Werewolf movies have been a part of the cinematic lexicon for as long as I can remember. Sean Ellis’ “The Cursed,” which hits theaters this weekend, doesn’t add to the mythological nature of this type of story.

That’s not necessarily a bad thing either.

“The Cursed” manages to elevate itself above its station through inventive use of atmospherics and relatively strong casting in the form of Boyd Holbrook and Alistair Petrie. The rolling hillside country in nineteenth-century England is the site of a curse following the slaughter of a clan who has claimed a centralized area of land, encumbering on several wealthy land barons, including Seamus Laurent (Petrie).

The land barons want their land back, and they do so by force. Interestingly, Ellis, who also served as cinematographer and wrote the script, shot the skirmish from a distance. You can follow the beats around the screen as the land barons’ men charge the clan if you pay close attention. This wide shot extended familiarity within the genre. With that wide shot, we’re not predisposed to feel empathy for the events in this scene. Ellis’ shot of Seamus on his steed from a distance is a familiar, imposing pose – they’ve regained control of what was theirs without even a thought of consequence; this is where “The Cursed” runs afoul and manages to frustrate at the same time. We have an idea of what is about to unfold, or rather what has already transpired, as John McBride (Holbrook) arrives in town to study a recent, unexplained death. Seamus has existed in denial of those past events, and as a pathologist, John aims to solve the mystery.

Though uniquely framed and designed exceptionally well for the period, Ellis’ story uses a tried and true methodology to carry the story forward.
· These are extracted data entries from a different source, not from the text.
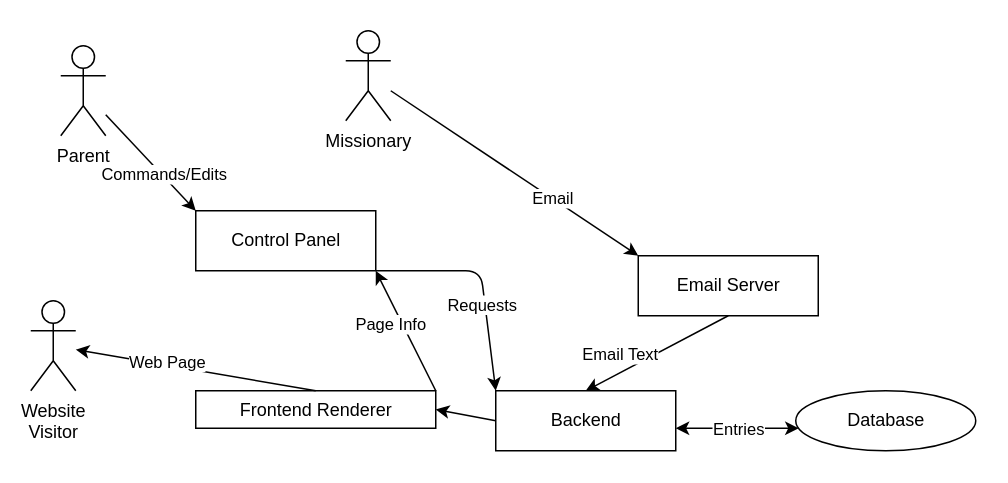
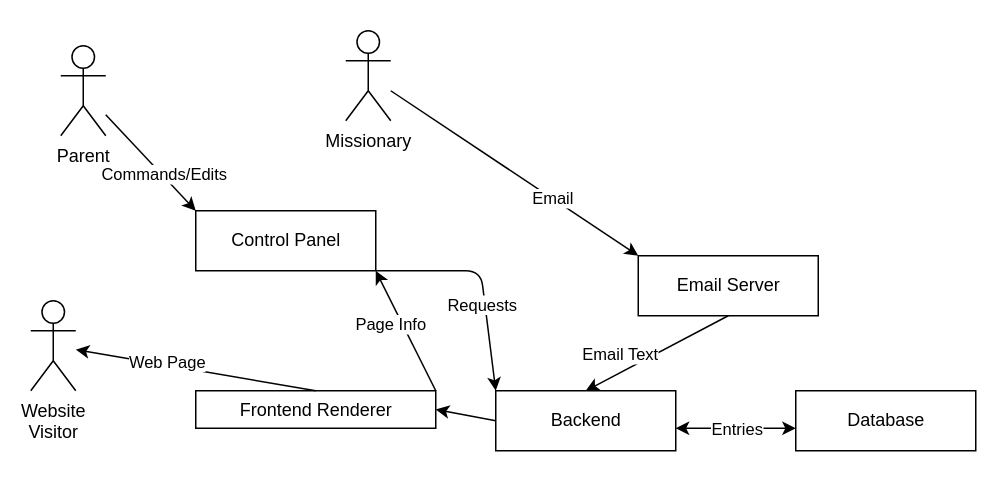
  <mxCell id="0" />
  <mxCell id="1" parent="0" />
  <mxCell id="2" value="" style="edgeStyle=orthogonalEdgeStyle;rounded=0;orthogonalLoop=1;jettySize=auto;html=1;startArrow=classic;startFill=1;" edge="1" parent="1" source="4" target="6"><mxGeometry relative="1" as="geometry"><Array as="points"><mxPoint x="510" y="285" /><mxPoint x="510" y="285" /></Array></mxGeometry></mxCell>
  <mxCell id="3" value="Entries" style="edgeLabel;html=1;align=center;verticalAlign=middle;resizable=0;points=[];" vertex="1" connectable="0" parent="2"><mxGeometry x="0.23" y="-1" relative="1" as="geometry"><mxPoint x="-9" y="-1" as="offset" /></mxGeometry></mxCell>
  <mxCell id="4" value="Backend" style="html=1;" vertex="1" parent="1"><mxGeometry x="330" y="260" width="120" height="40" as="geometry" /></mxCell>
  <mxCell id="5" value="Email Server" style="html=1;" vertex="1" parent="1"><mxGeometry x="425" y="170" width="120" height="40" as="geometry" /></mxCell>
- <mxCell id="6" value="Database" style="ellipse;html=1;" vertex="1" parent="1"><mxGeometry x="530" y="260" width="120" height="40" as="geometry" /></mxCell>
+ <mxCell id="6" value="Database" style="html=1;" vertex="1" parent="1"><mxGeometry x="530" y="260" width="120" height="40" as="geometry" /></mxCell>
  <mxCell id="7" value="Frontend Renderer" style="html=1;" vertex="1" parent="1"><mxGeometry x="130" y="260" width="160" height="25" as="geometry" /></mxCell>
  <mxCell id="8" value="Missionary" style="shape=umlActor;verticalLabelPosition=bottom;verticalAlign=top;html=1;" vertex="1" parent="1"><mxGeometry x="230" y="20" width="30" height="60" as="geometry" /></mxCell>
  <mxCell id="9" value="" style="endArrow=classic;html=1;entryX=0;entryY=0;entryDx=0;entryDy=0;" edge="1" parent="1" source="8" target="5"><mxGeometry width="50" height="50" relative="1" as="geometry"><mxPoint x="310" y="20" as="sourcePoint" /><mxPoint x="380" y="260" as="targetPoint" /></mxGeometry></mxCell>
  <mxCell id="10" value="Email" style="edgeLabel;html=1;align=center;verticalAlign=middle;resizable=0;points=[];" vertex="1" connectable="0" parent="9"><mxGeometry x="0.3" relative="1" as="geometry"><mxPoint as="offset" /></mxGeometry></mxCell>
  <mxCell id="11" value="" style="endArrow=classic;html=1;exitX=0.5;exitY=1;exitDx=0;exitDy=0;entryX=0.5;entryY=0;entryDx=0;entryDy=0;" edge="1" parent="1" source="5" target="4"><mxGeometry width="50" height="50" relative="1" as="geometry"><mxPoint x="380" y="210" as="sourcePoint" /><mxPoint x="380" y="260" as="targetPoint" /></mxGeometry></mxCell>
  <mxCell id="12" value="Email Text" style="edgeLabel;html=1;align=center;verticalAlign=middle;resizable=0;points=[];" vertex="1" connectable="0" parent="11"><mxGeometry x="0.514" y="1" relative="1" as="geometry"><mxPoint x="-1" y="-13" as="offset" /></mxGeometry></mxCell>
  <mxCell id="13" value="" style="endArrow=classic;html=1;entryX=1;entryY=0.5;entryDx=0;entryDy=0;exitX=0;exitY=0.5;exitDx=0;exitDy=0;" edge="1" parent="1" source="4" target="7"><mxGeometry width="50" height="50" relative="1" as="geometry"><mxPoint x="330" y="310" as="sourcePoint" /><mxPoint x="380" y="260" as="targetPoint" /></mxGeometry></mxCell>
  <mxCell id="14" value="Control Panel" style="html=1;" vertex="1" parent="1"><mxGeometry x="130" y="140" width="120" height="40" as="geometry" /></mxCell>
  <mxCell id="15" value="" style="endArrow=classic;html=1;exitX=0.5;exitY=0;exitDx=0;exitDy=0;" edge="1" parent="1" source="7" target="17"><mxGeometry width="50" height="50" relative="1" as="geometry"><mxPoint x="165" y="250" as="sourcePoint" /><mxPoint x="215" y="200" as="targetPoint" /></mxGeometry></mxCell>
  <mxCell id="16" value="Web Page" style="edgeLabel;html=1;align=center;verticalAlign=middle;resizable=0;points=[];" vertex="1" connectable="0" parent="15"><mxGeometry x="0.243" y="-2" relative="1" as="geometry"><mxPoint as="offset" /></mxGeometry></mxCell>
  <mxCell id="17" value="Website&lt;br&gt;Visitor" style="shape=umlActor;verticalLabelPosition=bottom;verticalAlign=top;html=1;outlineConnect=0;" vertex="1" parent="1"><mxGeometry x="20" y="200" width="30" height="60" as="geometry" /></mxCell>
  <mxCell id="18" value="Parent" style="shape=umlActor;verticalLabelPosition=bottom;verticalAlign=top;html=1;outlineConnect=0;" vertex="1" parent="1"><mxGeometry x="40" y="30" width="30" height="60" as="geometry" /></mxCell>
  <mxCell id="19" value="" style="endArrow=classic;html=1;entryX=0;entryY=0;entryDx=0;entryDy=0;" edge="1" parent="1" source="18" target="14"><mxGeometry width="50" height="50" relative="1" as="geometry"><mxPoint x="270" y="200" as="sourcePoint" /><mxPoint x="320" y="150" as="targetPoint" /></mxGeometry></mxCell>
  <mxCell id="20" value="Commands/Edits" style="edgeLabel;html=1;align=center;verticalAlign=middle;resizable=0;points=[];" vertex="1" connectable="0" parent="19"><mxGeometry x="0.262" y="1" relative="1" as="geometry"><mxPoint as="offset" /></mxGeometry></mxCell>
  <mxCell id="21" value="" style="endArrow=classic;html=1;exitX=1;exitY=1;exitDx=0;exitDy=0;entryX=0;entryY=0;entryDx=0;entryDy=0;" edge="1" parent="1" source="14" target="4"><mxGeometry width="50" height="50" relative="1" as="geometry"><mxPoint x="270" y="200" as="sourcePoint" /><mxPoint x="320" y="150" as="targetPoint" /><Array as="points"><mxPoint x="320" y="180" /></Array></mxGeometry></mxCell>
  <mxCell id="22" value="Requests" style="edgeLabel;html=1;align=center;verticalAlign=middle;resizable=0;points=[];" vertex="1" connectable="0" parent="21"><mxGeometry x="0.221" y="-2" relative="1" as="geometry"><mxPoint as="offset" /></mxGeometry></mxCell>
  <mxCell id="23" value="" style="endArrow=none;html=1;exitX=1;exitY=1;exitDx=0;exitDy=0;startArrow=classic;startFill=1;endFill=0;entryX=1;entryY=0;entryDx=0;entryDy=0;" edge="1" parent="1" source="14" target="7"><mxGeometry width="50" height="50" relative="1" as="geometry"><mxPoint x="270" y="200" as="sourcePoint" /><mxPoint x="330" y="260" as="targetPoint" /><Array as="points" /></mxGeometry></mxCell>
  <mxCell id="24" value="Page Info" style="edgeLabel;html=1;align=center;verticalAlign=middle;resizable=0;points=[];" vertex="1" connectable="0" parent="23"><mxGeometry x="0.267" relative="1" as="geometry"><mxPoint x="-16" y="-15" as="offset" /></mxGeometry></mxCell>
We are not inclined to relate to these characters, nor are we necessarily frightened by its reveal.

What “The Cursed” does get right is the unique way Ellis framed his story. To give more detail about it would be to give way to a spoiler, and then you’d roll your eyes at me if you aren’t already doing so. Be that as it may, the opening and closing frames are situated such that the time of Seamus Laurent is in the past, and by doing the story in this fashion, we get to see what kind of men Seamus and John are. Holbrook plays coy perfectly in the chaos and confusion.

The beast, as it were, when fully exposed on screen, is a treat; that’s the other area the film gets right. Ugly as sin and intentionally so, we recoil at its sight and movement. Ellis’s story is also about its beats; the clan’s slaughter is one example. We also see similar moments in how Ellis manages the beast on the screen in the third act; we are inclined to recoil at its familiarity. The danger lurks in the shadows, so there is plenty to like for horror or genre fans.

Ultimately, “The Cursed” has trouble getting out of its own way.